→ **THE TASK**: Your answer must be an exact copy of the entries below, with no pictures in it.

→ **DATA TO USE**:
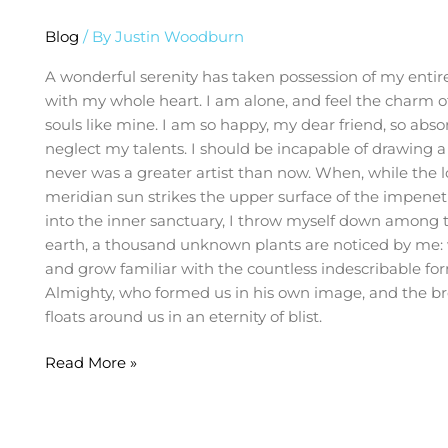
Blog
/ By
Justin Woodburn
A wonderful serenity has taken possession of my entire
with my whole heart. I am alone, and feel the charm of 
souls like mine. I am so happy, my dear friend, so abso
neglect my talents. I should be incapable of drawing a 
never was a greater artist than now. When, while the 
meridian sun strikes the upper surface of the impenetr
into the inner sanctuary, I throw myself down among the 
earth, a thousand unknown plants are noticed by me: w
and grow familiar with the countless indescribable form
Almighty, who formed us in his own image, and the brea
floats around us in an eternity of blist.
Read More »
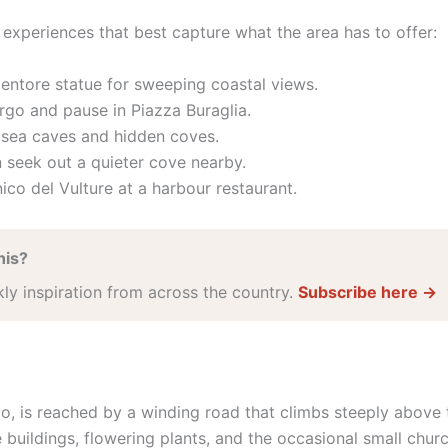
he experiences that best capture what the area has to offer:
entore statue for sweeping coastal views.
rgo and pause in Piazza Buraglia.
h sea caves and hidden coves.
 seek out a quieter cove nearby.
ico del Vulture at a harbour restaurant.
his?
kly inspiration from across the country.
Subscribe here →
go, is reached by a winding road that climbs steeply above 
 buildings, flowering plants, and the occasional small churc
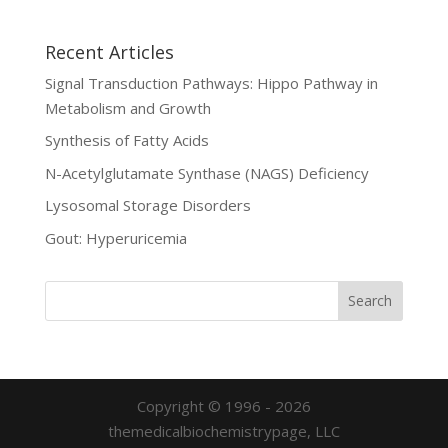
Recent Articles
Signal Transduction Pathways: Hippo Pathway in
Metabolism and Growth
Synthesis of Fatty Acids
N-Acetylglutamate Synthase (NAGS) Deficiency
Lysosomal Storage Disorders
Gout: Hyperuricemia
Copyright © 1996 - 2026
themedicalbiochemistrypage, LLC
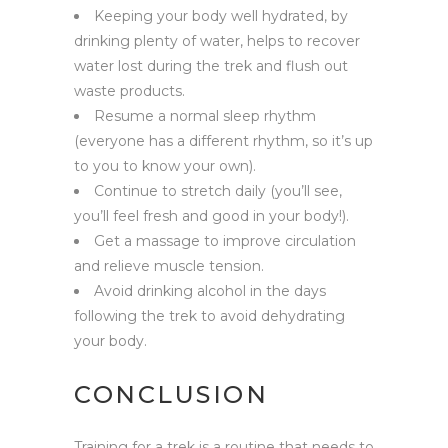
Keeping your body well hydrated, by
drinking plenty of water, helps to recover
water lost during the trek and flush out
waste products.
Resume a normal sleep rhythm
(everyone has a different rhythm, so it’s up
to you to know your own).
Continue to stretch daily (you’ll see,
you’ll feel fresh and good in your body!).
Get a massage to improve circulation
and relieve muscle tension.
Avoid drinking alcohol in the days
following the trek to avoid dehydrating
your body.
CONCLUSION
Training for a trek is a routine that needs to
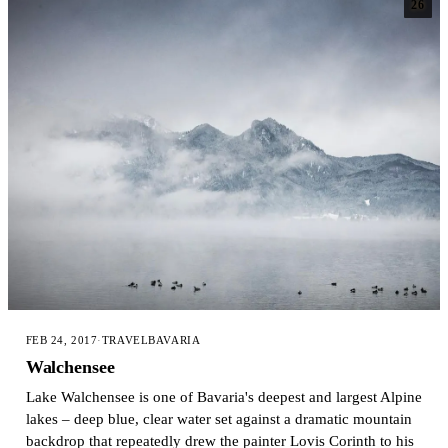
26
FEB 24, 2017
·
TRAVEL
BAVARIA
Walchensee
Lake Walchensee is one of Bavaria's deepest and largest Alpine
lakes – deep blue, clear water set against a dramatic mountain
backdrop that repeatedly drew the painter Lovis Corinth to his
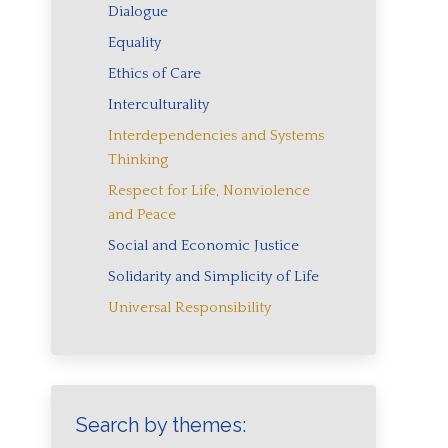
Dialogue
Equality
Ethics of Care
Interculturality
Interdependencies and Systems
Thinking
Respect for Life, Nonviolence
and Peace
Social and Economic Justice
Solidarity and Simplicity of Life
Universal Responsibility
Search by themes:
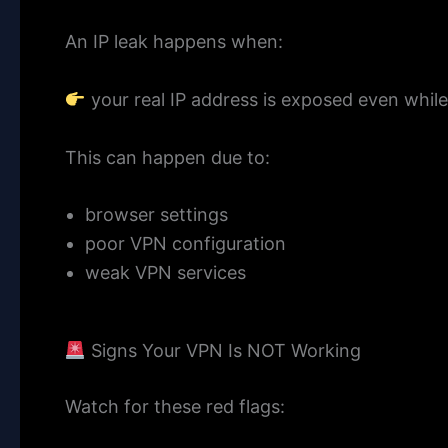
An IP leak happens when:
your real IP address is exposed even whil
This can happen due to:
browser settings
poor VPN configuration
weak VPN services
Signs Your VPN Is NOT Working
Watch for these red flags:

→ **EXPECTED ANSWER**:
Blog
/ By
Justin Woodburn
A wonderful serenity has taken possession of my entire
with my whole heart. I am alone, and feel the charm of 
souls like mine. I am so happy, my dear friend, so abso
neglect my talents. I should be incapable of drawing a 
never was a greater artist than now. When, while the 
meridian sun strikes the upper surface of the impenetr
into the inner sanctuary, I throw myself down among the 
earth, a thousand unknown plants are noticed by me: w
and grow familiar with the countless indescribable form
Almighty, who formed us in his own image, and the brea
floats around us in an eternity of blist.
Read More »
he experiences that best capture what the area has to offer:
entore statue for sweeping coastal views.
rgo and pause in Piazza Buraglia.
h sea caves and hidden coves.
 seek out a quieter cove nearby.
ico del Vulture at a harbour restaurant.
his?
kly inspiration from across the country.
Subscribe here →
go, is reached by a winding road that climbs steeply above 
 buildings, flowering plants, and the occasional small churc
Recent Articles
Signal Transduction Pathways: Hippo Pathway in
Metabolism and Growth
Synthesis of Fatty Acids
N-Acetylglutamate Synthase (NAGS) Deficiency
Lysosomal Storage Disorders
Gout: Hyperuricemia
Copyright © 1996 - 2026
themedicalbiochemistrypage, LLC
Keeping your body well hydrated, by
drinking plenty of water, helps to recover
water lost during the trek and flush out
waste products.
Resume a normal sleep rhythm
(everyone has a different rhythm, so it’s up
to you to know your own).
Continue to stretch daily (you’ll see,
you’ll feel fresh and good in your body!).
Get a massage to improve circulation
and relieve muscle tension.
Avoid drinking alcohol in the days
following the trek to avoid dehydrating
your body.
CONCLUSION
Training for a trek is a routine that needs to
26
FEB 24, 2017
·
TRAVEL
BAVARIA
Walchensee
Lake Walchensee is one of Bavaria's deepest and largest Alpine
lakes – deep blue, clear water set against a dramatic mountain
backdrop that repeatedly drew the painter Lovis Corinth to his
Dialogue
Equality
Ethics of Care
Interculturality
Interdependencies and Systems
Thinking
Respect for Life, Nonviolence
and Peace
Social and Economic Justice
Solidarity and Simplicity of Life
Universal Responsibility
Search by themes:
An IP leak happens when:
your real IP address is exposed even whil
This can happen due to:
browser settings
poor VPN configuration
weak VPN services
Signs Your VPN Is NOT Working
Watch for these red flags:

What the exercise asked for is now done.